Tchaikovsky's Swan Lake

Tchaikovsky's Swan Lake

Tchaikovsky's Swan Lake

The Gramophone Choice

Montreal Symphony Orchestra / Charles Dutoit

Decca 436 212-2DH2 (154' · DDD) Buy from Amazon

No one wrote more beautiful and danceable ballet music than Tchaikovsky, and this account of Swan Lake is a delight throughout. This isn’t only because of the quality of the music, which is here played including additions the composer made after the premiere, but also thanks to the richly idiomatic playing of Charles Dutoit and his Montreal orchestra in the superb and celebrated location of St Eustache’s Church in that city. Maybe some conductors have made the music even more earthily Russian, but the Russian ballet tradition in Tchaikovsky’s time was chiefly French and the most influential early production of this ballet, in 1895, was choreographed by the Frenchman Marius Petipa. Indeed, the symbiosis of French and Russian elements in this music (and story) is one of its great strengths, the refinement of the one being superbly allied to the vigour of the other, notably in such music as the Russian Dance, with its expressive violin solo. 

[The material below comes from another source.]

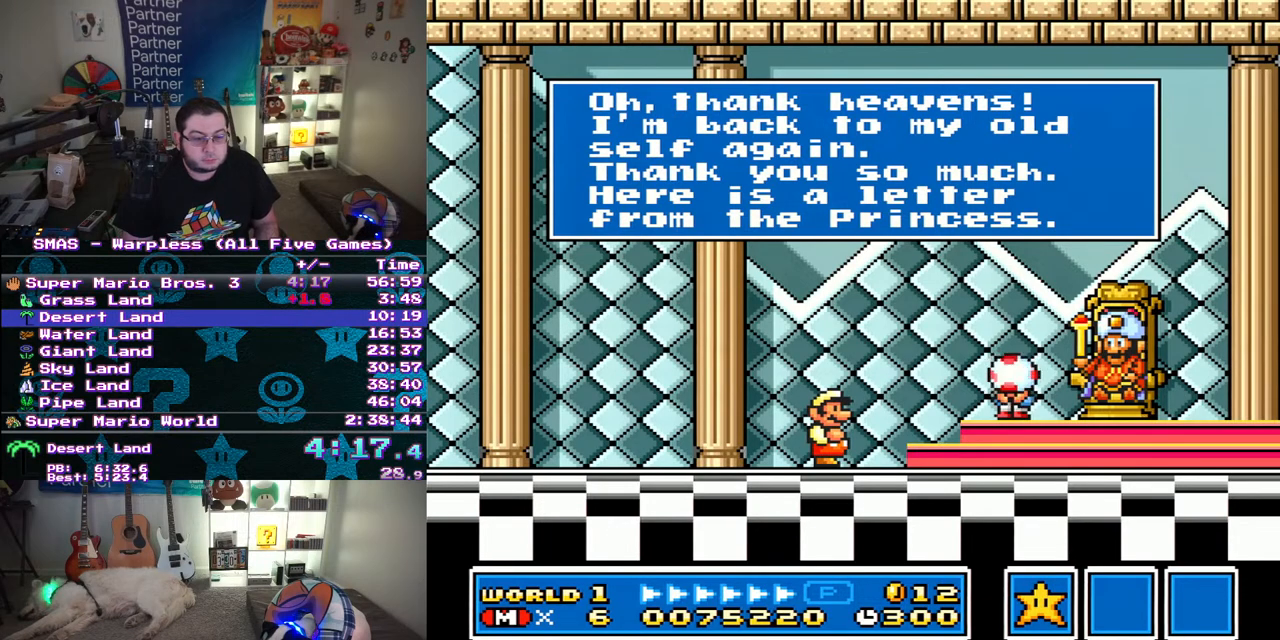
{"buttons": ["B"], "events": [[150, "A", "down"], [200, "A", "up"], [200, "B", "down"], [250, "B", "up"], [283, "A", "down"], [333, "A", "up"], [333, "B", "down"], [383, "B", "up"], [417, "A", "down"], [467, "A", "up"], [467, "B", "down"]]}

This is a profoundly romantic reading of the score, and the great set pieces such as the Waltz in Act 1 and the marvellous scene of the swans on a moonlit lake that opens Act 2 are wonderfully evocative; yet they do not overshadow the other music, which supports them as gentler hills and valleys might surround and enhance magnificent, awe-inspiring peaks, the one being indispensable to the other. You do not have to be a ballet aficionado to fall under the spell of this wonderful music, which here receives a per­formance that blends passion with an aristocratic refinement and is glowingly recorded.